There is also a question as to the reliability of historical data. Some of it comes from descriptions of runaway slaves and servants in the colonial era, for instance. It is well-known that reports of height are generally at variance with actual heights, normally biased towards taller estimates, so data based on those reports may not be as reliable as we would wish. And more reliable data—such as the height measurements of Union conscripts during the Civil War—do not provide as representative a sample as the NHANES data. For years, the CDC growth charts were based on a sample of "not much more than 10,000 infants and children living in Ohio between 1929 and 1975." So there is a degree of comparing apples and oranges in the research, but again, the problem is unlikely to affect Komlos' main finding—that Americans have stopped growing while Europeans have continued to do so.
So what is happening? Is McKie's sneer that inequality and poor diet are the causes a valid one? Not necessarily. The main reason to be skeptical is that Komlos provides little evidence to support that idea beyond the historical links between poverty, nutrition and height. Indeed, he supplies some evidence the other way.
For instance, if the theory that social inequality causes the stagnation holds any water, then there should be some Americans growing and others probably shrinking. The bell curve of heights should be quite wide. But it isn't. Only 12 percent of American men are over 6' tall. Yet a quarter of American households earn a comfortable $75,000 or more annually (14 percent earn over $100,000). As the New Yorker says, if the inequality theory is correct, "Somewhere in the United States, [Komlos] thinks, there must be a group that's both so privileged and so socially insulated that it's growing taller. He has yet to find one."
Meanwhile, one European country provides significant evidence that neither unemployment nor nutrition is the issue. Germany has a much higher unemployment rate than the USA, with 4.5 million from a population of 80 million out of a job. And the Germans are every bit as obese as Americans. Komlos' own data show that more German males and almost as many German females are obese as their American equivalents. Yet young Germans are almost an inch taller than young Americans.
Much play is made by Komlos of life expectancy. "Ask yourself this," Komlos told The New Yorker, "What is the difference between Western Europe and the U.S. that would work in this direction? It's not income, since Americans, at least on paper, have been wealthier for more than a century. So what is it?"
Life expectancy, of course, depends on many things and there are several potential reasons for the discrepancy. America, for example, has much higher homicide and accidental death rates than European countries. The main victims of these premature deaths are young men, which depresses the life expectancy of Americans. Similarly, America has quite a high infant mortality rate—depressing life expectancy. But as the physician Sydney Smith points out, that may be an artifact of advanced medical care.

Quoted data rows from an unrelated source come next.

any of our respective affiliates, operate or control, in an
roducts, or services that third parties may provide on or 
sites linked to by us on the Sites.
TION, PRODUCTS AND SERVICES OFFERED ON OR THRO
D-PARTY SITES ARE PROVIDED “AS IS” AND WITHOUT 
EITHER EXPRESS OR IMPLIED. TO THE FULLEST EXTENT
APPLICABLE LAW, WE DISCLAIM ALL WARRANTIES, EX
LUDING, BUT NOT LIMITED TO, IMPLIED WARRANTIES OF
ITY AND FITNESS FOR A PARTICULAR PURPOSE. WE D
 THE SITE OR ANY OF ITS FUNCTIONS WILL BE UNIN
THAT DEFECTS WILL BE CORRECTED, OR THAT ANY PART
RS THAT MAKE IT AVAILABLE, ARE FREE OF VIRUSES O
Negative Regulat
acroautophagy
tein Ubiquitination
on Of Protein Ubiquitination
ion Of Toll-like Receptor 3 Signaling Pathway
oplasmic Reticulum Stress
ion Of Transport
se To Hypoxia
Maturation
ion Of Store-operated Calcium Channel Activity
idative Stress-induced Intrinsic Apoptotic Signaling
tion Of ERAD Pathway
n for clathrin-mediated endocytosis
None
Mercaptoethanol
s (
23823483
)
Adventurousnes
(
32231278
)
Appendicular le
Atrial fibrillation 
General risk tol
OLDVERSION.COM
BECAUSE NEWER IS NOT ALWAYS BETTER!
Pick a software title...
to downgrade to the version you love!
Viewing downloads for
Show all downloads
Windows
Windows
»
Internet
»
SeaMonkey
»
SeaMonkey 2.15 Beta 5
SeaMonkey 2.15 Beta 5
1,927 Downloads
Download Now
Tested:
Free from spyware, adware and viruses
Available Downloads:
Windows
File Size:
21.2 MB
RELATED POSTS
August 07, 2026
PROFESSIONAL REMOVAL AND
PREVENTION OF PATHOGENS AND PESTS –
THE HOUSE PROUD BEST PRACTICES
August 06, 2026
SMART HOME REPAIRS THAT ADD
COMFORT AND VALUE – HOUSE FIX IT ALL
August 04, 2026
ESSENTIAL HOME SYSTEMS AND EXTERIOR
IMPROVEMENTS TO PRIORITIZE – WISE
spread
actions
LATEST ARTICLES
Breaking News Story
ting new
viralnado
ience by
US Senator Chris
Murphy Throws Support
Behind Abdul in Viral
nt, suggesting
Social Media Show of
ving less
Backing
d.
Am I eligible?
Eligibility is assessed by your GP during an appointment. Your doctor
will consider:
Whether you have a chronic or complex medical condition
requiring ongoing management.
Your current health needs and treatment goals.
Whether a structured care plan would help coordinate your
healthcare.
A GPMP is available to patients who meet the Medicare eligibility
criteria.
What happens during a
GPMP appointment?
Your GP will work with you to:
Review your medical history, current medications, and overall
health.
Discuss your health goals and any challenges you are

Perhaps we should not tie too much to the historic link between health and height. Surveys of ancient skeletons have found that the average German barbarian was much taller than the average Roman legionary, for instance. It may be that the heterogeneous American people have reached an appropriate height for their civilization. Europeans may still be reaching theirs.
In the end, does it really matter much? If height isn't really a useful anthropomorphic indicator of human happiness any more then it doesn't. Measures of "life satisfaction" generally show Americans and Western Europeans about level. America doesn't need to be insecure about its height.